你要做的:
下面有一篇讲如何用脚本找出异构词的文段,从它的最后一句之后接着往下写。

By xrspook @ 18:30:55 归类于: 扮IT

一开始,我自己写的脚本能运行,但慢到怀疑人生。吃了个饭,折腾了半个小时后,字母表才处理到b而已,显然这是个失败的操作。我的做法是常规地为词汇表建立字典,然后历遍字典里的每个单词,单词进入函数后跟字典的另一个单词比较,比较方法是把单词(即字符串)打散为字符列表然后排列,如果排列一致,且被比较的单词小于拿去比的单词,它们就是一伙的,贴在被比较的单词列表下。列表长度大于2就返回列表然后打印。这样是可以选出异构词的,但非常非常慢!

看过参考答案之后我跳起来了,他们用了一句”.join(lists),这等于是把列表str重新粘成一个字符串,我那个去!他们把单词用列表打散重排再粘回去,最关键的是,这个唯一的重排字符串他们在建立字典的时候就作为key,所有与之有一样字符的全部被看作小弟被放置这个键的键值里。字典还是字典,但字典的键成了规则字符串,键值则是排列组合过的词汇表。我根本没想到啊,怎么可能想得到呢!!!!!

题目要求倒序打印,然后要求找出能组成最多异构词的8个字母。但实际上参考答案的输出问非所答,比如没有倒序,比如只是把8个字母的异构词摆出来,没确切告诉你最多的是什么。

所给资料:
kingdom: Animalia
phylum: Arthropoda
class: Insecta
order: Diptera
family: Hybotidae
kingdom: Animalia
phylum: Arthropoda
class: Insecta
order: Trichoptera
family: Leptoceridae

* * *

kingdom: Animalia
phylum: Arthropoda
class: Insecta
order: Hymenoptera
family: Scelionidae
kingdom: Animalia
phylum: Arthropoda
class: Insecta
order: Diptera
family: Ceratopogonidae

书面作答:
Exercise 2: More anagrams! Write a program that reads a word list from a file (see Section 9.1) and prints all the sets of words that are anagrams. Here is an example of what the output might look like:
[‘deltas’, ‘desalt’, ‘lasted’, ‘salted’, ‘slated’, ‘staled’]
[‘retainers’, ‘ternaries’]
[‘generating’, ‘greatening’]
[‘resmelts’, ‘smelters’, ‘termless’]
Hint: you might want to build a dictionary that maps from a collection of letters to a list of words that can be spelled with those letters. The question is, how can you represent the collection of letters in a way that can be used as a key? Modify the previous program so that it prints the longest list of anagrams first, followed by the second longest, and so on. In Scrabble a “bingo” is when you play all seven tiles in your rack, along with a letter on the board, to form an eight-letter word. What collection of 8 letters forms the most possible bingos? Solution: http://thinkpython2.com/code/anagram_sets.py.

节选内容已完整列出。